→ PROVIDED PASSAGE
————————

The Reina Sofía School of Music (Escuela Superior de Música Reina Sofía in Spanish) is a private music school founded in Madrid, Spain, in 1991 by Paloma O'Shea. It belongs to the Albéniz Foundation, and it bears the name of its Honorary President, Queen Sofía of Spain.

History 
The School was founded by Paloma O'Shea in 1991 in Madrid, in order to provide Spain with a high performance training centre for young musicians and to carry out activities to bring Classical music to the larger public.

The inception of the School can be found in the  Paloma O'Shea Santander International Piano Competition, which Paloma O’Shea created in 1972, and in the masterclasses organised by her from 1981 on in collaboration with Universidad Internacional de Verano Menéndez Pelayo, also in Santander.

In the first steps of the project, as well as in the selection of the teaching staff, the School counted on the advice of great masters such as Yehudi Menuhin, Mstislav Rostropovich, Daniel Barenboim, Zubin Mehta and Alicia de Larrocha, who also were or are part of the Academic Committee and of the Board of the School, as well as active consultants of the Chairs. The collaboration of Federico Sopeña and Enrique Franco, key figures of twentieth-century Spanish musical culture, was also essential.

Campus 
The School's location is in the Plaza de Oriente, next to the Royal Palace and the Teatro Real. This location, situated in Requena street, housed once the Performing Arts and Dance School.

Sony Auditorium 
The Reina Sofía School of Music has a concert hall on campus, the Sony Auditorium, that holds an average of 150 concerts annually. With a seating capacity of 351 people, the Auditorium is designed as a chamber music concert hall, with an acoustic design by Vicente Maestre, and features an organ built by Gerhard Grenzing.

Faculty 

The Reina Sofía Music School has teachers who have excelled in the exercise of the two aspects of their masters: art and education. Therefore, the faculty holding chairs is composed of leading figures of recognized international prestige.
In addition to this regular team, each year professors invited to the Masterclasses Program complement the work of the school with different conceptions and perspectives.

————————

→ TASK REQUIREMENTS
(1) Please rewrite the stretch of the passage on the Reina Sofía School of Music from "The Reina Sofía School of Music (Escuela" through "also in Santander.", replacing "young musicians" with "young performers".
(2) Reproduce the stretch of the records from their first line through the line that contains "совершенствовать colour: purple -> blue", both ends included, without changing anything.

→ A block of data
————————

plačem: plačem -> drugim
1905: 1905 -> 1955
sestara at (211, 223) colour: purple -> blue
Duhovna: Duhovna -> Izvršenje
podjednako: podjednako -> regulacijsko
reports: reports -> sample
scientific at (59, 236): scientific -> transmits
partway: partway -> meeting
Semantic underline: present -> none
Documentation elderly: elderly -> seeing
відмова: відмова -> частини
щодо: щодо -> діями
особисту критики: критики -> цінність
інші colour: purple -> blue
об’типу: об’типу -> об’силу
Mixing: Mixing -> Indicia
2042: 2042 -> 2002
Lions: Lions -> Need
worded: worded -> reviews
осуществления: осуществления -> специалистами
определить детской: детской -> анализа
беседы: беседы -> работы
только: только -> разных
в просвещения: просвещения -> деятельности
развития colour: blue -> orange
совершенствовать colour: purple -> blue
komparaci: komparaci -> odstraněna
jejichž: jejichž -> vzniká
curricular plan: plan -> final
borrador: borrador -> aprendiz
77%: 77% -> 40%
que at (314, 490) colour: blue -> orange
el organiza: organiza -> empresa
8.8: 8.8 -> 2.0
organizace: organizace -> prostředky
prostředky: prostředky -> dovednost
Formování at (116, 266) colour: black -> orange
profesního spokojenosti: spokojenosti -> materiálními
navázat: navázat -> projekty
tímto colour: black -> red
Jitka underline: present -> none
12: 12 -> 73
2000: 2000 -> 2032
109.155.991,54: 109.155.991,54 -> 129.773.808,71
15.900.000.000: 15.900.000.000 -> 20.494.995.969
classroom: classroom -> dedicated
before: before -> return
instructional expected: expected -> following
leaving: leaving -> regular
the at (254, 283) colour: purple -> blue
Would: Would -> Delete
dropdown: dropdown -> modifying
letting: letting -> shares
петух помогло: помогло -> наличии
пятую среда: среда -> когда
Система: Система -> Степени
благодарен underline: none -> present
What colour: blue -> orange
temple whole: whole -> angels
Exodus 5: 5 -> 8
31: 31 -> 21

————————

→ SOLVED PROBLEMS
(1)
The Reina Sofía School of Music (Escuela Superior de Música Reina Sofía in Spanish) is a private music school founded in Madrid, Spain, in 1991 by Paloma O'Shea. It belongs to the Albéniz Foundation, and it bears the name of its Honorary President, Queen Sofía of Spain.

History 
The School was founded by Paloma O'Shea in 1991 in Madrid, in order to provide Spain with a high performance training centre for young performers and to carry out activities to bring Classical music to the larger public.

The inception of the School can be found in the  Paloma O'Shea Santander International Piano Competition, which Paloma O’Shea created in 1972, and in the masterclasses organised by her from 1981 on in collaboration with Universidad Internacional de Verano Menéndez Pelayo, also in Santander.

(2)
plačem: plačem -> drugim
1905: 1905 -> 1955
sestara at (211, 223) colour: purple -> blue
Duhovna: Duhovna -> Izvršenje
podjednako: podjednako -> regulacijsko
reports: reports -> sample
scientific at (59, 236): scientific -> transmits
partway: partway -> meeting
Semantic underline: present -> none
Documentation elderly: elderly -> seeing
відмова: відмова -> частини
щодо: щодо -> діями
особисту критики: критики -> цінність
інші colour: purple -> blue
об’типу: об’типу -> об’силу
Mixing: Mixing -> Indicia
2042: 2042 -> 2002
Lions: Lions -> Need
worded: worded -> reviews
осуществления: осуществления -> специалистами
определить детской: детской -> анализа
беседы: беседы -> работы
только: только -> разных
в просвещения: просвещения -> деятельности
развития colour: blue -> orange
совершенствовать colour: purple -> blue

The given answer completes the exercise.